**TO DO:** Restate word for word the lines of the entries below, starting with the line that holds "Room Visualizer" and ending with the line that holds "wrong and lets you apply the fix with a sing", and no others.

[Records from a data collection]
.....

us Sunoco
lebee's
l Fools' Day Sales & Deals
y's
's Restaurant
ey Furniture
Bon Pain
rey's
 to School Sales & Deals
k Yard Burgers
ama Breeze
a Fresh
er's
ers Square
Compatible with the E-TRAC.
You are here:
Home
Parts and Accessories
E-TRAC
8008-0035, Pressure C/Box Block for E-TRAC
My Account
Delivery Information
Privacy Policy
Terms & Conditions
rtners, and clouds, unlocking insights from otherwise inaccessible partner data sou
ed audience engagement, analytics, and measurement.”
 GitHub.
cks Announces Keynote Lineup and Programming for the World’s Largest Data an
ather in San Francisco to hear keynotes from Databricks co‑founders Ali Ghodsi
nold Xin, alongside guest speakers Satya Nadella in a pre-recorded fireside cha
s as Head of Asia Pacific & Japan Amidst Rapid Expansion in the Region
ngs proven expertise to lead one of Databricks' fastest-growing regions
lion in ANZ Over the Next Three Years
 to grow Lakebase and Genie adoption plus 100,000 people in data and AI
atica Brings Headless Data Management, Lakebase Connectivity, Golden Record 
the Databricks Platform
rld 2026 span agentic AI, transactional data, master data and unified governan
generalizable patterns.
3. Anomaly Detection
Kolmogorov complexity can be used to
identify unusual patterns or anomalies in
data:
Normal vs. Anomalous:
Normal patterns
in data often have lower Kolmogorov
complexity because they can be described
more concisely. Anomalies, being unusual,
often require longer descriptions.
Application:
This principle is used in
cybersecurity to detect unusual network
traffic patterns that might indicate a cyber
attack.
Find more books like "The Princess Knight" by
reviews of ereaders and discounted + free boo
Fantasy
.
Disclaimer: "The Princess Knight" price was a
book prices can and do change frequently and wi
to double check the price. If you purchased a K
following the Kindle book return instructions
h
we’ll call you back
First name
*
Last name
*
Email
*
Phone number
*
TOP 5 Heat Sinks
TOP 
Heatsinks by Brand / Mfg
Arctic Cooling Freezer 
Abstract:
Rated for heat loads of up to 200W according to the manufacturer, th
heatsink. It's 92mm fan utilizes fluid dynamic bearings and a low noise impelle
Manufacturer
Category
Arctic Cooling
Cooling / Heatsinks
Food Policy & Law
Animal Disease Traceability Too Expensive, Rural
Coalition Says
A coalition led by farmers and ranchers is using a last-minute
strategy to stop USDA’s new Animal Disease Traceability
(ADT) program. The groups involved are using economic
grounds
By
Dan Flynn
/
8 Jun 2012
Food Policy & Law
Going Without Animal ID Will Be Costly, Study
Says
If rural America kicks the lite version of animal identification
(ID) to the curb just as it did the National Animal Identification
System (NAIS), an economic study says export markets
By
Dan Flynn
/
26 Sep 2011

.....

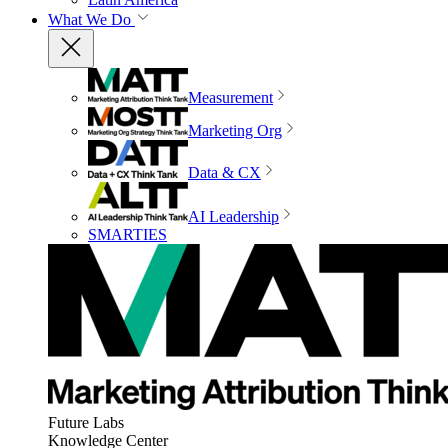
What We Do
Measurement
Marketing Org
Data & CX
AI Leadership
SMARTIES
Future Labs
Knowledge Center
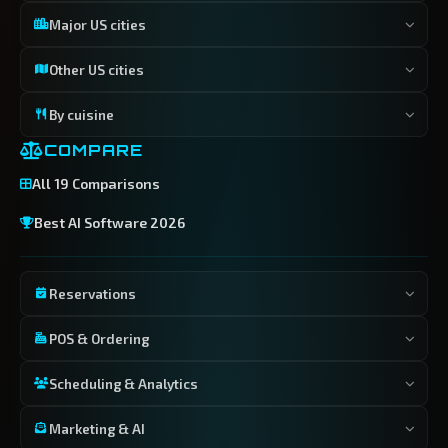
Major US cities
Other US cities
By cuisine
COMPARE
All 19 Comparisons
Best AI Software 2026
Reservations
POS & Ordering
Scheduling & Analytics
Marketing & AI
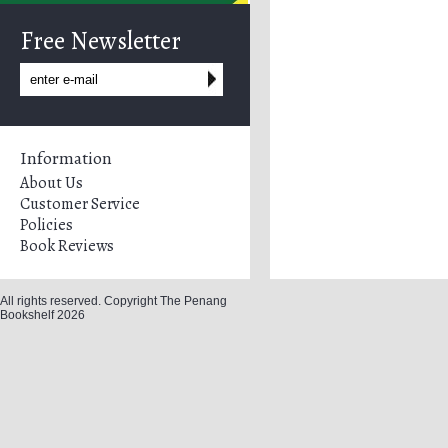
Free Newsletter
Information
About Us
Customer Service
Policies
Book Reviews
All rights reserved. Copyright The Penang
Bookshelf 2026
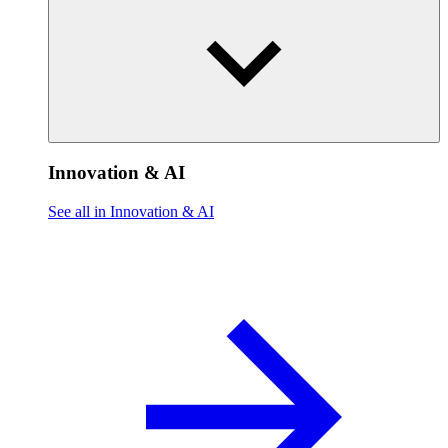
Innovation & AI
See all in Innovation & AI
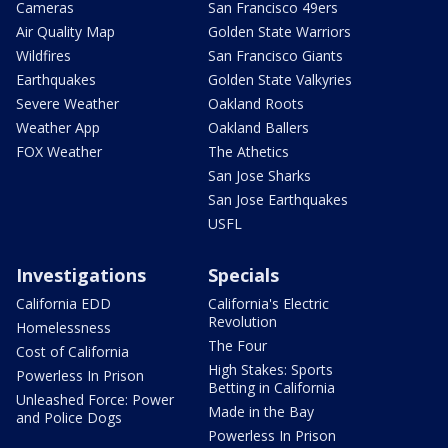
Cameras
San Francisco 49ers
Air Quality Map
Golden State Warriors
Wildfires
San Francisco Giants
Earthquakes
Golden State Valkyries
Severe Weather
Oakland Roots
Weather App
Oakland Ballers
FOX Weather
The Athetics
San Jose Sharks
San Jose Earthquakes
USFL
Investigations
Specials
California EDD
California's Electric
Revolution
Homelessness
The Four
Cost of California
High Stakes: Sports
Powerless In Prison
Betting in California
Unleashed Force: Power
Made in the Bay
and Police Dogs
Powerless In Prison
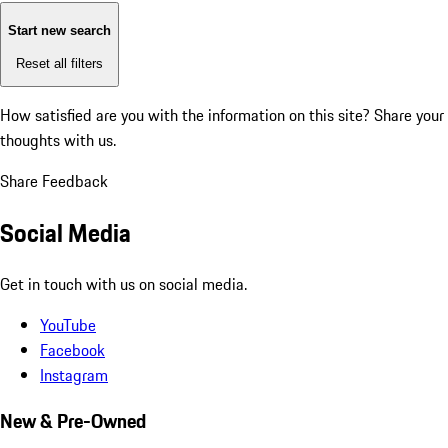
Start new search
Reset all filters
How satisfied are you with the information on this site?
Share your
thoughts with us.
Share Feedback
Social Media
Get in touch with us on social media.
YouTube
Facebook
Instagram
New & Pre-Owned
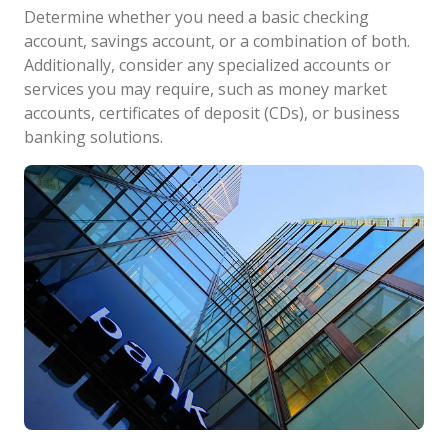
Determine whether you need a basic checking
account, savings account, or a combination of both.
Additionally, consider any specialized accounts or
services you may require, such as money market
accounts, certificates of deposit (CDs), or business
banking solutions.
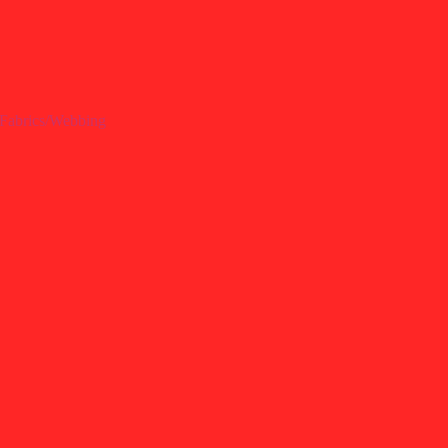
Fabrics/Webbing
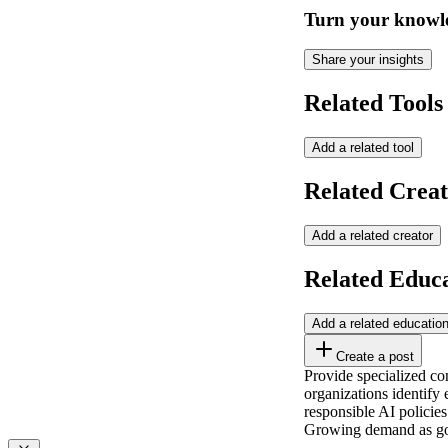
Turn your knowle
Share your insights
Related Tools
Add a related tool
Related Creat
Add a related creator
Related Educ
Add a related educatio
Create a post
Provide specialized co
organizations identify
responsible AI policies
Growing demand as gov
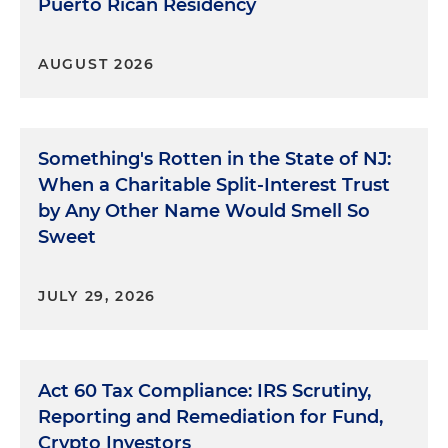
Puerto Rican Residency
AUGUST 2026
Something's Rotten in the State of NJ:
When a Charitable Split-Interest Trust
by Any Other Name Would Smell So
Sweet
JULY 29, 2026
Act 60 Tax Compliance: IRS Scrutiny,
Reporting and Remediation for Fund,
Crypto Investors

.....

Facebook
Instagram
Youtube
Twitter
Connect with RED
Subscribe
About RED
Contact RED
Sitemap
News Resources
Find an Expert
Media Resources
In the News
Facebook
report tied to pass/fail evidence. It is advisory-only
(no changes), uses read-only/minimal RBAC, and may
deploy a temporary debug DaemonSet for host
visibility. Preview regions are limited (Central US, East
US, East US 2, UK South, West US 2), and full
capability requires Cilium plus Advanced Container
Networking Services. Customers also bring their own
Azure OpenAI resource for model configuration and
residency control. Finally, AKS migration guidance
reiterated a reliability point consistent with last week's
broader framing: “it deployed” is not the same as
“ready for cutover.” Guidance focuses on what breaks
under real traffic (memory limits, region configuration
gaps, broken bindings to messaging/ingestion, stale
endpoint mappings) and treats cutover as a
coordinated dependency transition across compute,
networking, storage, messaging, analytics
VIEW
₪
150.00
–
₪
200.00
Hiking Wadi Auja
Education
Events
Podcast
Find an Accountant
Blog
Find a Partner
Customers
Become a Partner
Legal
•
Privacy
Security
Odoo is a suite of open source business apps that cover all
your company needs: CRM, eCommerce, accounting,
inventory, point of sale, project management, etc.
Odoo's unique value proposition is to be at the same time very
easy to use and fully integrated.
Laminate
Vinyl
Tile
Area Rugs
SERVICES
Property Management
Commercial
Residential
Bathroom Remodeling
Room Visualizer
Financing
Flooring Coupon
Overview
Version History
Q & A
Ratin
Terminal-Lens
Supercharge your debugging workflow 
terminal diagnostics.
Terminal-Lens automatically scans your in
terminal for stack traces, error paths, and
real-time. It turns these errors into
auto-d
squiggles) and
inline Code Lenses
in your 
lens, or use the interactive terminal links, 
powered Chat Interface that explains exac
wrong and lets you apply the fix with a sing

.....

**RESULT FOR THIS TASK:**
Room Visualizer
Financing
Flooring Coupon
Overview
Version History
Q & A
Ratin
Terminal-Lens
Supercharge your debugging workflow 
terminal diagnostics.
Terminal-Lens automatically scans your in
terminal for stack traces, error paths, and
real-time. It turns these errors into
auto-d
squiggles) and
inline Code Lenses
in your 
lens, or use the interactive terminal links, 
powered Chat Interface that explains exac
wrong and lets you apply the fix with a sing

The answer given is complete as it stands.